WHY Are government employees paid an average of 11 PERCENT more than the rest of the workforce?
WHY – the biggest question of all – are peanut pension taxpayers subsidizing £2.4 trillion worth of gilded pensions, more than the entire UK national debt?
These are the ever-growing pension obligations that threaten our children and grandchildren for generations to come.
Privileged officials might ask themselves the same questions before beginning to dance to the militants’ bidding.
The public sector pension scandal was ignored for decades.
Now it’s firmly back on the table, provoked by the absurdly named First Division Association and the TUC.
Together they challenge a democratically elected government.
Their pension benefit, unmatched anywhere else in the real world, offers six million government clerks – one in five of the entire UK workforce – the kind of comfortable old age that other workers can only dream of.
The NHS alone has more than 20,000 pensioners with pensions of over £50,000 a year – twice the average income.
This compares to the state pension of £9,628.
The value of such inflation-proof treats is amazing.
It increases the face value of a salary by 50 per cent – so £30,000 is actually worth £45,000.
The real cost is almost certainly higher, obscured by Treasury bills and mirrors.
Officials contribute to their pension, of course, but not nearly as much as we would pay others for such a price.
And I’m not talking about hard-working nurses, prison guards, nurses, and other low-paid workers.
That £50,000 a year would require savings of £1million at pre-inflation interest rates – well beyond most people’s wildest imaginations.
At a time when we are obsessed with equality and fairness, this is shockingly unfair.
Public sector unions behave like mobsters of the mafia.
It would be a brave PM to scrap this stunning scam immediately.
But as a senior cabinet minister said last night: ‘No one outside the government sector provides such services.
“It would be difficult to do anything about existing pension rights. But looking at the next generation would make sense.”
In the meantime, we’ll be paying for this ever-growing bonanza out of taxed income month-to-month.

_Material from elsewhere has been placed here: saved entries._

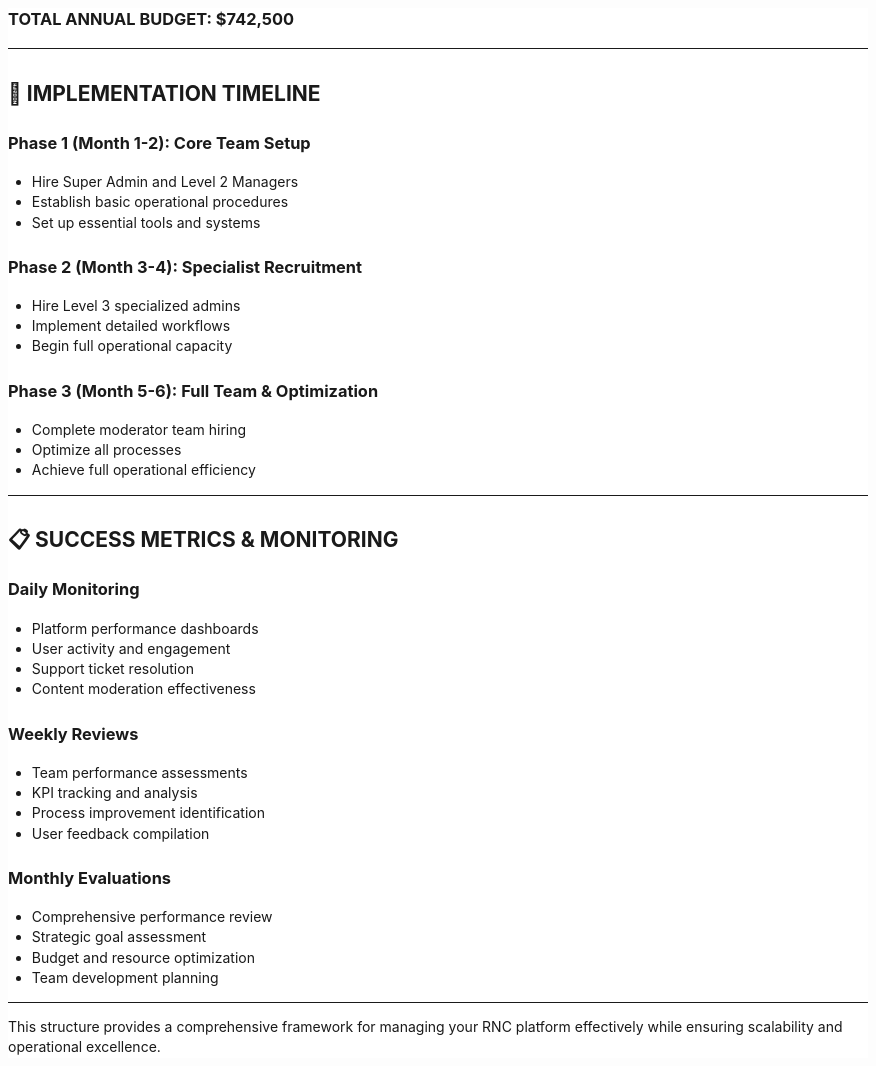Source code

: ### **TOTAL ANNUAL BUDGET**: $742,500

---

## 🚀 IMPLEMENTATION TIMELINE

### **Phase 1 (Month 1-2): Core Team Setup**
- Hire Super Admin and Level 2 Managers
- Establish basic operational procedures
- Set up essential tools and systems

### **Phase 2 (Month 3-4): Specialist Recruitment**
- Hire Level 3 specialized admins
- Implement detailed workflows
- Begin full operational capacity

### **Phase 3 (Month 5-6): Full Team & Optimization**
- Complete moderator team hiring
- Optimize all processes
- Achieve full operational efficiency

---

## 📋 SUCCESS METRICS & MONITORING

### **Daily Monitoring**
- Platform performance dashboards
- User activity and engagement
- Support ticket resolution
- Content moderation effectiveness

### **Weekly Reviews**
- Team performance assessments
- KPI tracking and analysis
- Process improvement identification
- User feedback compilation

### **Monthly Evaluations**
- Comprehensive performance review
- Strategic goal assessment
- Budget and resource optimization
- Team development planning

---

This structure provides a comprehensive framework for managing your RNC platform effectively while ensuring scalability and operational excellence.
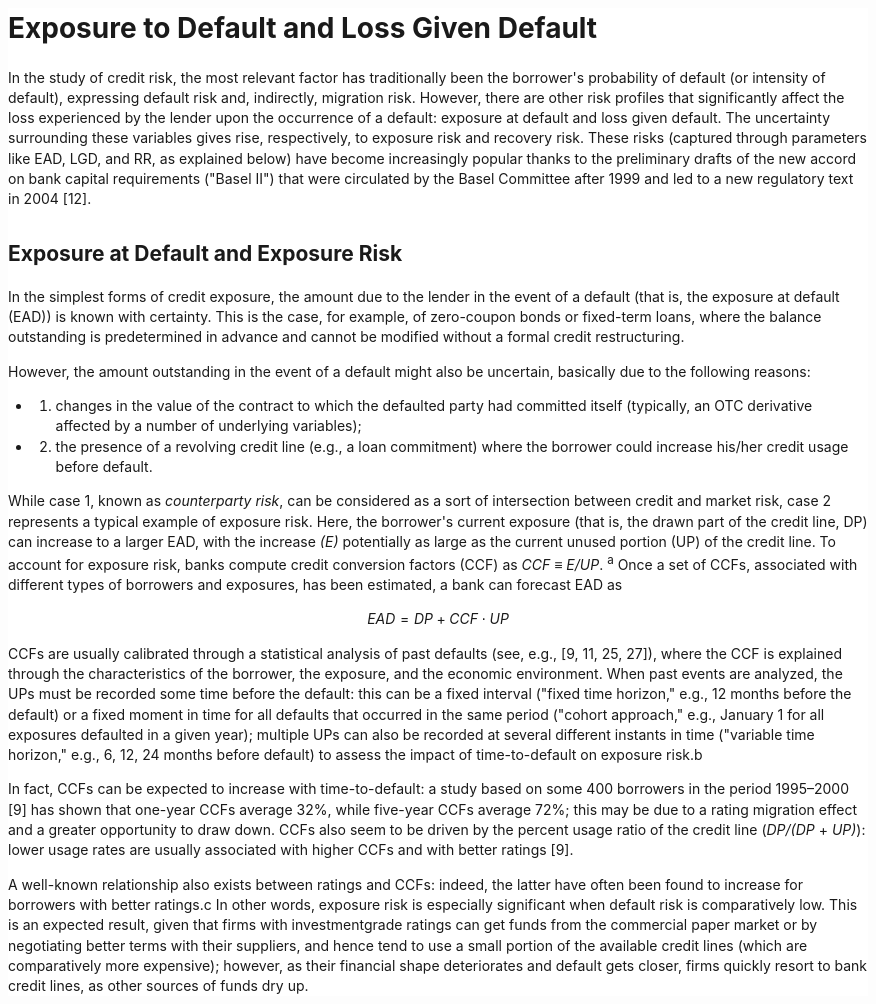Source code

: # **Exposure to Default and Loss Given Default**

In the study of credit risk, the most relevant factor has traditionally been the borrower's probability of default (or intensity of default), expressing default risk and, indirectly, migration risk. However, there are other risk profiles that significantly affect the loss experienced by the lender upon the occurrence of a default: exposure at default and loss given default. The uncertainty surrounding these variables gives rise, respectively, to exposure risk and recovery risk. These risks (captured through parameters like EAD, LGD, and RR, as explained below) have become increasingly popular thanks to the preliminary drafts of the new accord on bank capital requirements ("Basel II") that were circulated by the Basel Committee after 1999 and led to a new regulatory text in 2004 [12].

## **Exposure at Default and Exposure Risk**

In the simplest forms of credit exposure, the amount due to the lender in the event of a default (that is, the exposure at default (EAD)) is known with certainty. This is the case, for example, of zero-coupon bonds or fixed-term loans, where the balance outstanding is predetermined in advance and cannot be modified without a formal credit restructuring.

However, the amount outstanding in the event of a default might also be uncertain, basically due to the following reasons:

- 1. changes in the value of the contract to which the defaulted party had committed itself (typically, an OTC derivative affected by a number of underlying variables);
- 2. the presence of a revolving credit line (e.g., a loan commitment) where the borrower could increase his/her credit usage before default.

While case 1, known as *counterparty risk*, can be considered as a sort of intersection between credit and market risk, case 2 represents a typical example of exposure risk. Here, the borrower's current exposure (that is, the drawn part of the credit line, DP) can increase to a larger EAD, with the increase *(E)* potentially as large as the current unused portion (UP) of the credit line. To account for exposure risk, banks compute credit conversion factors (CCF) as *CCF* ≡ *E/UP*. <sup>a</sup> Once a set of CCFs, associated with different types of borrowers and exposures, has been estimated, a bank can forecast EAD as

$$EAD = DP + CCF \cdot UP \tag{1}$$

CCFs are usually calibrated through a statistical analysis of past defaults (see, e.g., [9, 11, 25, 27]), where the CCF is explained through the characteristics of the borrower, the exposure, and the economic environment. When past events are analyzed, the UPs must be recorded some time before the default: this can be a fixed interval ("fixed time horizon," e.g., 12 months before the default) or a fixed moment in time for all defaults that occurred in the same period ("cohort approach," e.g., January 1 for all exposures defaulted in a given year); multiple UPs can also be recorded at several different instants in time ("variable time horizon," e.g., 6, 12, 24 months before default) to assess the impact of time-to-default on exposure risk.b

In fact, CCFs can be expected to increase with time-to-default: a study based on some 400 borrowers in the period 1995–2000 [9] has shown that one-year CCFs average 32%, while five-year CCFs average 72%; this may be due to a rating migration effect and a greater opportunity to draw down. CCFs also seem to be driven by the percent usage ratio of the credit line (*DP/(DP* + *UP)*): lower usage rates are usually associated with higher CCFs and with better ratings [9].

A well-known relationship also exists between ratings and CCFs: indeed, the latter have often been found to increase for borrowers with better ratings.c In other words, exposure risk is especially significant when default risk is comparatively low. This is an expected result, given that firms with investmentgrade ratings can get funds from the commercial paper market or by negotiating better terms with their suppliers, and hence tend to use a small portion of the available credit lines (which are comparatively more expensive); however, as their financial shape deteriorates and default gets closer, firms quickly resort to bank credit lines, as other sources of funds dry up.
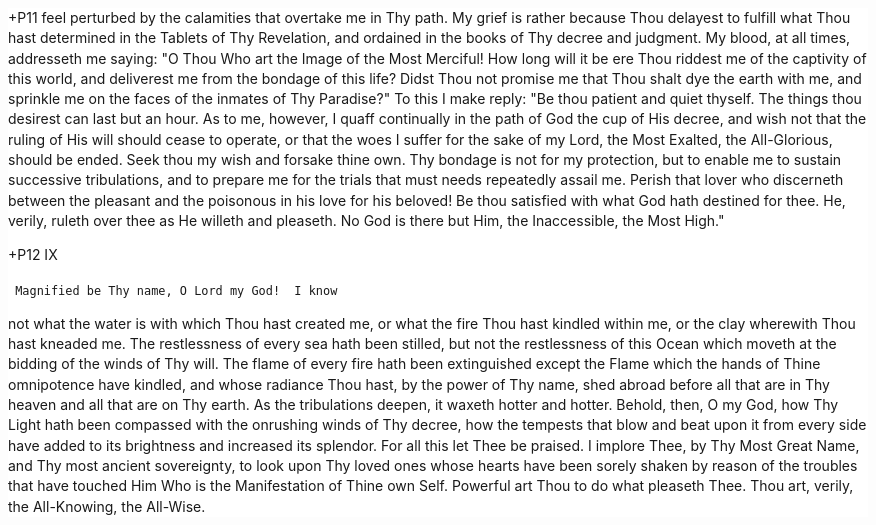 +P11 
feel perturbed by the calamities that overtake me in 
Thy path.  My grief is rather because Thou delayest 
to fulfill what Thou hast determined in the Tablets 
of Thy Revelation, and ordained in the books of Thy 
decree and judgment. 
     My blood, at all times, addresseth me saying:  "O 
Thou Who art the Image of the Most Merciful!  How 
long will it be ere Thou riddest me of the captivity 
of this world, and deliverest me from the bondage of 
this life?  Didst Thou not promise me that Thou shalt 
dye the earth with me, and sprinkle me on the faces 
of the inmates of Thy Paradise?"  To this I make 
reply:  "Be thou patient and quiet thyself.  The things 
thou desirest can last but an hour.  As to me, however, 
I quaff continually in the path of God the cup 
of His decree, and wish not that the ruling of His 
will should cease to operate, or that the woes I suffer 
for the sake of my Lord, the Most Exalted, the All-Glorious, 
should be ended.  Seek thou my wish and 
forsake thine own.  Thy bondage is not for my protection, 
but to enable me to sustain successive tribulations, 
and to prepare me for the trials that must needs 
repeatedly assail me.  Perish that lover who discerneth 
between the pleasant and the poisonous in his love for 
his beloved!  Be thou satisfied with what God hath 
destined for thee.  He, verily, ruleth over thee as He 
willeth and pleaseth.  No God is there but Him, the 
Inaccessible, the Most High." 

+P12 
                       IX 

     Magnified be Thy name, O Lord my God!  I know 
not what the water is with which Thou hast created 
me, or what the fire Thou hast kindled within me, 
or the clay wherewith Thou hast kneaded me.  The 
restlessness of every sea hath been stilled, but not 
the restlessness of this Ocean which moveth at the 
bidding of the winds of Thy will.  The flame of every 
fire hath been extinguished except the Flame which 
the hands of Thine omnipotence have kindled, and 
whose radiance Thou hast, by the power of Thy 
name, shed abroad before all that are in Thy heaven 
and all that are on Thy earth.  As the tribulations 
deepen, it waxeth hotter and hotter. 
     Behold, then, O my God, how Thy Light hath been 
compassed with the onrushing winds of Thy decree, 
how the tempests that blow and beat upon it from 
every side have added to its brightness and increased 
its splendor.  For all this let Thee be praised. 
     I implore Thee, by Thy Most Great Name, and 
Thy most ancient sovereignty, to look upon Thy 
loved ones whose hearts have been sorely shaken by 
reason of the troubles that have touched Him Who 
is the Manifestation of Thine own Self.  Powerful art 
Thou to do what pleaseth Thee.  Thou art, verily, the 
All-Knowing, the All-Wise.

Because there isn’t a dime in the public sector pension pot to pay a bill that already exceeds £2.5bn a year – or £89 for every household in the country.
Which leaves the average player struggling to make ends meet with a cost of living explosion and lucky enough to have £500 saved without a pension pot to contribute to.
UKRAINE’s well-deserved Eurovision victory was highly symbolic.
So was Sam Ryder’s place in second.
After all, Britain has been behind the Kiev regime since the beginning of the conflict.
It was worth giving up what may be a rare British victory for a country bravely fighting for its very existence against the mad Vlad Putin.
There will also be cheering for low-ranking France and Germany, whose support for war hero Volodymyr Zelenskyy has been particularly meagre.